══ 練習用本文

さらに、足裏を刺激しながら立つと、運動系脳番地の背後に接している感覚系脳番地に影響を与え、感情系脳番地を刺激して脳をより覚醒させることができます。たとえば、その場で軽く足踏みをして立つと、足の裏がマッサージされ、楽になったり気持ちが良くなるのは感覚系を通じて感情系が刺激された結果なのです。
「立つ」動作が自分の意志を鍛える
一方、「座る」という動作は、身体の下半身を動かす運動系脳番地を使うことが少なく、刺激が限定的になります。そのため、座ったら力が抜ける、眠くなるという状態に陥ってしまい、最寄りの駅に降りるまで、頭が働かない状態になってしまいます。
ただ、水平に見たり見下ろしたりする「立つ」動作と違い、「座る」と下から上を見上げるように視野が広がります。視覚系脳番地の刺激に変化をつけたいときには、立ったり、座ったりするのも効果的です。
ちなみに「立つ」動作には、自分の意志を鍛える効果もあります。揺れの中でも何とかバランスをとろうと思考系から運動系へ指示を出すので、思考系脳番地が鍛えられます。その他にも、立って身体を動かすことで、その日の身体の調子も把握できたりするので、やはり「立つ」ことでの効能は大きいと思います。
真ん中の席で無意識の気配り、注意力を鍛える
端の席に座る vs 真ん中の席に座る。どちらのほうが脳を活性化するでしょうか?
これは、「真ん中の席」を選んだ人が正解です。
端の席に座っている人に比べて、周囲の人と関わる頻度や、交差する視線などが圧倒的に多いのが「真ん中の席」。無意識ながらも周囲への気配りが頻繁に行われるので、視覚系脳番地や感情系脳番地などの働きを高めることができます。中でも、「注意力」に関わる理解系脳番地は他の脳番地以上に活発に動くので、鍛えられます。
実は人それぞれ、見ている(注意している)方向には偏りがあります。右利きの人なら右側に、左利きの人なら左側に注意がいきがちです。
私たちの身体は、普段使わない部位には注意が向きにくいようになっています。たとえば、足の爪。普段から靴下を履くときに視界に入るはずなのに、「あ、引っかかる」と思って久しぶりに見ると爪が伸びていた、という経験があるのではないでしょうか。だから、右利きの人なら身体の左側がぶつかりやすい、というような傾向にあります。

════
══ データセット

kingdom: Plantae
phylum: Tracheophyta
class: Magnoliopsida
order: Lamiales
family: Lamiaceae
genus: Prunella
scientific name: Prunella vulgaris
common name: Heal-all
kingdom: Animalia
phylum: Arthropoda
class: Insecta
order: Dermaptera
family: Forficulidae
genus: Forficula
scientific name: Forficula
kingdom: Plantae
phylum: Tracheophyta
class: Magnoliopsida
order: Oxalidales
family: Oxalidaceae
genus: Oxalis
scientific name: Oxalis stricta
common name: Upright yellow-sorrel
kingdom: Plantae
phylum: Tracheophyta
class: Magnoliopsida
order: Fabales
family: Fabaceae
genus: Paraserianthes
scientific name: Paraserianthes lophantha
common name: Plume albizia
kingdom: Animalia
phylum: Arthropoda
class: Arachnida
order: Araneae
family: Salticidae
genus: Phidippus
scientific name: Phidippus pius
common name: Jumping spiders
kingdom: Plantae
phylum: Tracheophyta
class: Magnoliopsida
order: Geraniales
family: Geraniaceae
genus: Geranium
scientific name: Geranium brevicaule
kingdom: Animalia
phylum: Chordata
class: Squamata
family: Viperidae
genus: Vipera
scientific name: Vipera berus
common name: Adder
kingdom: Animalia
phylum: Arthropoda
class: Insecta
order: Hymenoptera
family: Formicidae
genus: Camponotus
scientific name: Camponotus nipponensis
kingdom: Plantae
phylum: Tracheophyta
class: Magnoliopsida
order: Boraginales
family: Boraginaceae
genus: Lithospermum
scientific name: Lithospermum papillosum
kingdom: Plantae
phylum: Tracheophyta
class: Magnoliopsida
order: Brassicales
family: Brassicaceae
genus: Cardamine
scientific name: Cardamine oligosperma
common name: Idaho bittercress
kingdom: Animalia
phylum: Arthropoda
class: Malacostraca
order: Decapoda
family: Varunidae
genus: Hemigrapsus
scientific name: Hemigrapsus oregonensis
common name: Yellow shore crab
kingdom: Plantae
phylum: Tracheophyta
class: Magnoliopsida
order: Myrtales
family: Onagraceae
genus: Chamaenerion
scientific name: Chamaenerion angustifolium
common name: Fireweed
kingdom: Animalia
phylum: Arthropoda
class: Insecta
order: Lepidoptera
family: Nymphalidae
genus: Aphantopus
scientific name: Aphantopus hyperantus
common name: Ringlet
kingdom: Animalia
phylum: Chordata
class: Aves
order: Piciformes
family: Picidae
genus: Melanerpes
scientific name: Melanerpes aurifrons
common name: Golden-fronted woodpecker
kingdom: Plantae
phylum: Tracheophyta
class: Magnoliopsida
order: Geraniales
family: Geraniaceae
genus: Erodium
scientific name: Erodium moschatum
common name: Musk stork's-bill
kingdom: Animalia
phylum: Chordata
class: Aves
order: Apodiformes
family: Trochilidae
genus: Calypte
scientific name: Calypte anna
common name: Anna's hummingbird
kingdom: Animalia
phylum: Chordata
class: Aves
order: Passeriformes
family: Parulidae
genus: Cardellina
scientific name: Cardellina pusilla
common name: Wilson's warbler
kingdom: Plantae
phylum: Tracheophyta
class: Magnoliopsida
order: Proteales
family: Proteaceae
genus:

════

| 取り組む課題 |
本文について、次の問いに答えてください。
1. 「座る」と、視野はどのように広がりますか？
2. 「真ん中の席」で他の脳番地以上に活発に動くのは、どの脳番地ですか？
3. 右利きの人は、身体のどちら側がぶつかりやすい傾向にありますか？

| 課題の答え |
1. 下から上を見上げるように広がります。
2. 「注意力」に関わる理解系脳番地です。
3. 左側です。